È piccola ma molto ben fatta, a tratti commovente. La pittura di montagna è genere se vogliamo di nicchia ma con maestri e capolavori assoluti tra l’800 e il 900, quando appunto si iniziò ad andare sui monti non solo per necessità. E con precursori illustrissimi: nella collezione reale del castello di Windsor ci sono dei famosi disegni di Leonardo che per secoli si è ritenuto raffigurassero il Monviso o il Monte Rosa con contorno di secondarie cime circostanti, fino a che, recentemente, il bibliofilo e alpinista milanese Angelo Recalcati non ha dimostrato in modo convincente che il vinciano invece disegnò il Grignone e il Pizzo Arera dal tetto del Duomo di Milano. È un po’ l’essenza della pittura di montagna, che è sempre evocativa e non solo descrittiva (come è la fotografia, anche negli esempi più poetici) e pure quando è precisa, come in Leonardo, lascia spazio all’interpretazione e all’immaginazione.



Anche il massimo esponente moderno della pittura di montagna, l’inglese Edward Theodore Compton, era molto preciso nella rappresentazione dei monti, che scalava da provetto alpinista, eppure la forza suggestiva dei suoi quadri resta inimitabile. A Conegliano ci sono due grandi olii di Compton su Cortina e sul Brenta, piuttosto rari nella sua produzione che ha privilegiato gli acquerelli monocromi. Da soli “valgono il viaggio”, insieme ad alcuni piccoli capolavori di Guglielmo Ciardi e Giovanni Salviati.
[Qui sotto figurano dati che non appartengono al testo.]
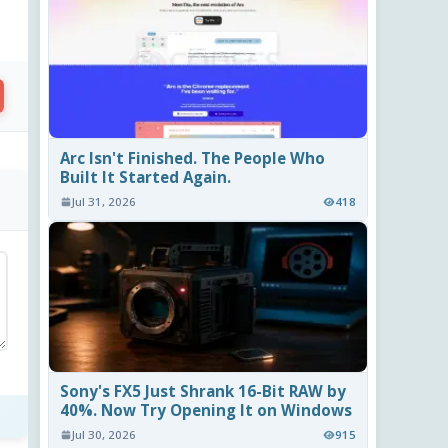
Arc Isn't Finished. The People Who
Built It Started Again.
Jul 31, 2026
418
Sony's FX5 Just Shrank 16-Bit RAW by
40%. Now Try Opening It on Windows
Jul 30, 2026
915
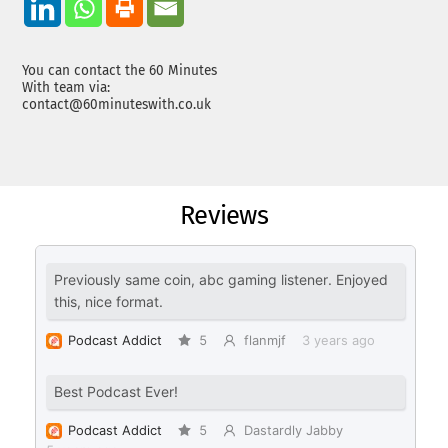
You can contact the 60 Minutes
With team via:
contact@60minuteswith.co.uk
Reviews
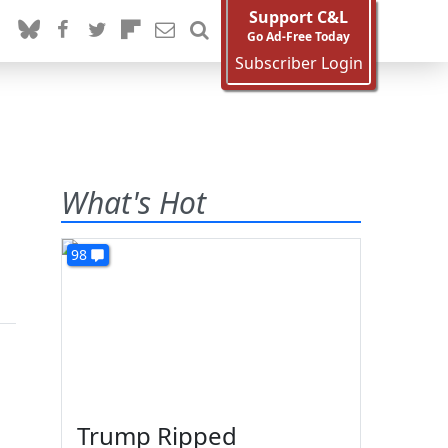
Support C&L
Go Ad-Free Today
Subscriber Login
What's Hot
98
Trump Ripped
Tutta gente che per dipingere dal vero si sobbarcava la fatica non piccola di portar su cavalletti e altri attrezzi del mestiere, per sentieri anche impervi, rocce e ghiacciai. Come i grandi fotografi di montagna, del resto.



Tra le altre bellezze della mostra, colpiscono i piccoli acquerelli di Napoleone Cozzi, che dipingeva le sue Dolomiti friulane mentre le saliva (era un alpinista di punta), e i disegni sono accompagnati dalle sue brevi annotazioni autografe, che ci comunicano l’entusiasmo che provava scalando. È proprio vero, come scriveva Emilio Comici, che “sulla montagna sentiamo la gioia di vivere, perché siamo più vicini al cielo”.